§ **Exercise requirements**
In the text below about configuring BBHO, list every optimization parameter that the text names and describes after the line "the remaining parameters have to do with the optimization".

*** Selected passage

14 | 3. BBHO will pass the index of the evaluation number `bbf_evaluation_i`, the total evaluation number `bbf_evaluation_n` and finally a list of the hyper parameters `next_input`. You can choose to do nothing with `bbf_evaluation_i` and `bbf_evaluation_n`, however they are meant to be used to print the progress of the optimizer. 
15 | 4. Use the `next_input` variable as the inputs to whatever problem you are trying to optimize. In my case, I might have a keras neural network that assigns the mini batch size and learning rate like `mini_batch_size, learning_rate = next_input`, where in this case `next_input = [some_mini_batch_size_value, some_learning_rate_value]`
16 | 5. After you have fed this input in, just make sure that your handler returns a scalar. In my configurer for lira, I get the validation accuracy and then use `np.mean(config_output)` to get one value representing how well the inputs performed. I then return it, and so my handler's evaluate method only needs 4 lines.
17 | 6. With this, you should be able to start optimizing, unfortunately there are some parameters for BBHO itself.
18 | 
19 | #Configuration
20 | 
21 | 1. In my lira black box function, I initialize it with `epochs` and `run_count` variables. These represent the number of times to loop over the training set, and the number of times to run an entire training iteration, respectively. As said in the Installation instructions, you can change the initialization to respect whatever your black box function may be, but you do have to initialize what you are optimizing in the beginning of `bbho.py`.
22 | 2. After this, the remaining parameters have to do with the optimization:
23 | 
24 | `detail_n`: the number of intervals for each hyper parameter optimized, so that if you assign the `hps` variable later to be `[HyperParameter(0, 100)]`, and set `detail_n = 100`, that hyper parameter's range will be `1, 2, 3, ... 99`. If you were to set `detail_n = 50`, it would be something like `1, 3, 5, ..., 49`, and so on.
25 | 
26 | `maximizing`: a boolean for if we are maximizing or minimizing. I have not tested it extensively on minimizing, use at your own risk or do a slight transformation on the output of your handler to keep this True.
27 | 
28 | `bbf_evaluation_n`: the number of points evaluated with BBHO, not including the two random points it starts with. Changing this will change the time it takes to finish optimization.
29 | 
30 | `acquisition_function`: the acquisition function we will use later on. I have it set to the upper confidence bound acquisition function with k = confidence interval = 1.5, but feel free to change this to the options available in `acquisition_functions.py`. Further explanation of acquisition functions can be found in my blog series, [Part Three](https://dark-element.com/2016/10/13/bayesian-optimization-of-black-box-functions-part-3/) and [Appendix](https://dark-element.com/2016/10/14/bayesian-optimization-of-black-box-functions-appendix-and-sources-resources/). I have added some parameters for the exponential decay of the confidence interval, but this is for personal experiments of my own and I can not make any guarantees as to the efficacy of using a decay rate, yet.

******
*** Dataset entries

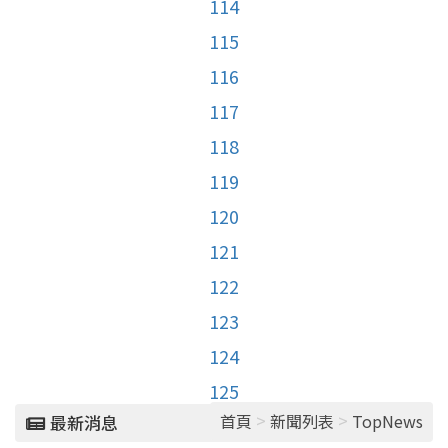
114
115
116
117
118
119
120
121
122
123
124
125
>
>
首頁
新聞列表
TopNews
最新消息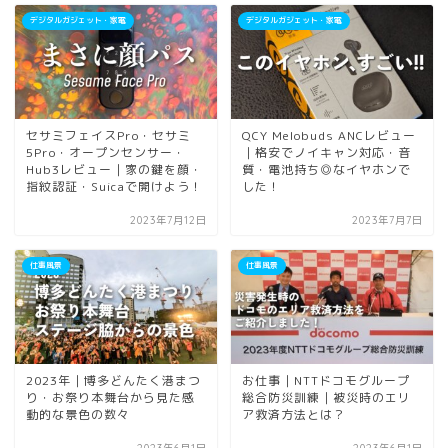
デジタルガジェット・家電
デジタルガジェット・家電
セサミフェイスPro・セサミ
QCY Melobuds ANCレビュー
5Pro・オープンセンサー・
｜格安でノイキャン対応・音
Hub3レビュー｜家の鍵を顔・
質・電池持ち◎なイヤホンで
指紋認証・Suicaで開けよう！
した！
2023年7月12日
2023年7月7日
仕事風景
仕事風景
2023年｜博多どんたく港まつ
お仕事｜NTTドコモグループ
り・お祭り本舞台から見た感
総合防災訓練｜被災時のエリ
動的な景色の数々
ア救済方法とは？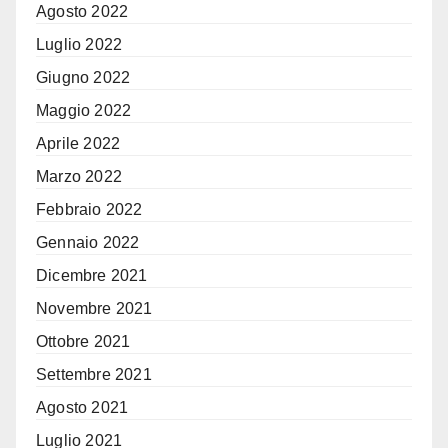
Agosto 2022
Luglio 2022
Giugno 2022
Maggio 2022
Aprile 2022
Marzo 2022
Febbraio 2022
Gennaio 2022
Dicembre 2021
Novembre 2021
Ottobre 2021
Settembre 2021
Agosto 2021
Luglio 2021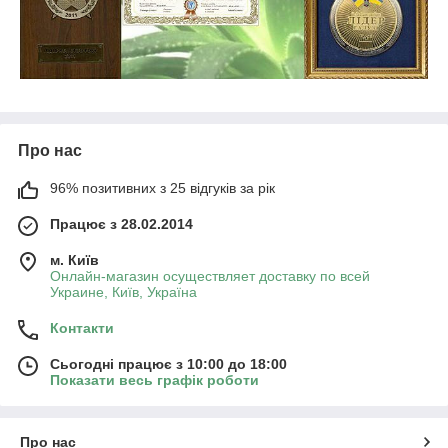
Про нас
96% позитивних з 25 відгуків за рік
Працює з 28.02.2014
м. Київ
Онлайн-магазин осуществляет доставку по всей
Украине, Київ, Україна
Контакти
Сьогодні працює з 10:00 до 18:00
Показати весь графік роботи
Про нас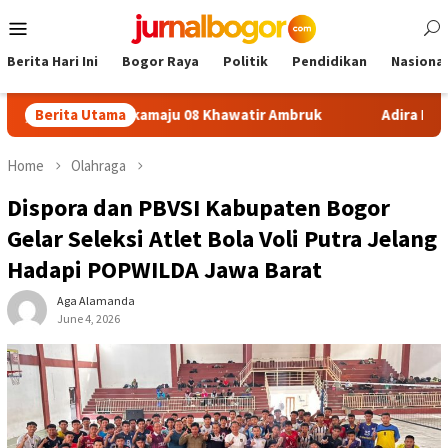
Skip
Mobile
to
Menu
content
Berita Hari Ini
Bogor Raya
Politik
Pendidikan
Nasional
n SDN Sukamaju 08 Khawatir Ambruk
Berita Utama
Adira Expo Merdeka
Home
Olahraga
Dispora dan PBVSI Kabupaten Bogor
Gelar Seleksi Atlet Bola Voli Putra Jelang
Hadapi POPWILDA Jawa Barat
Aga Alamanda
June 4, 2026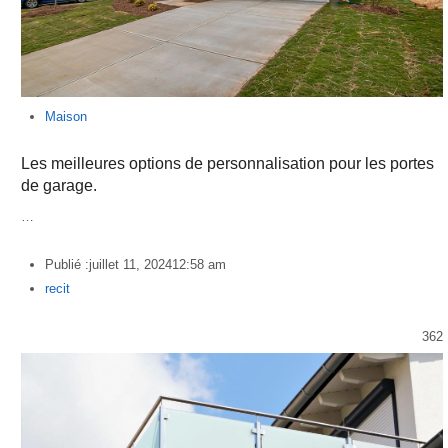
Maison
Les meilleures options de personnalisation pour les portes
de garage.
…
Publié :
juillet 11, 2024
12:58 am
Author
recit
362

******

§ **Solved exercise**
detail_n
maximizing
bbf_evaluation_n
acquisition_function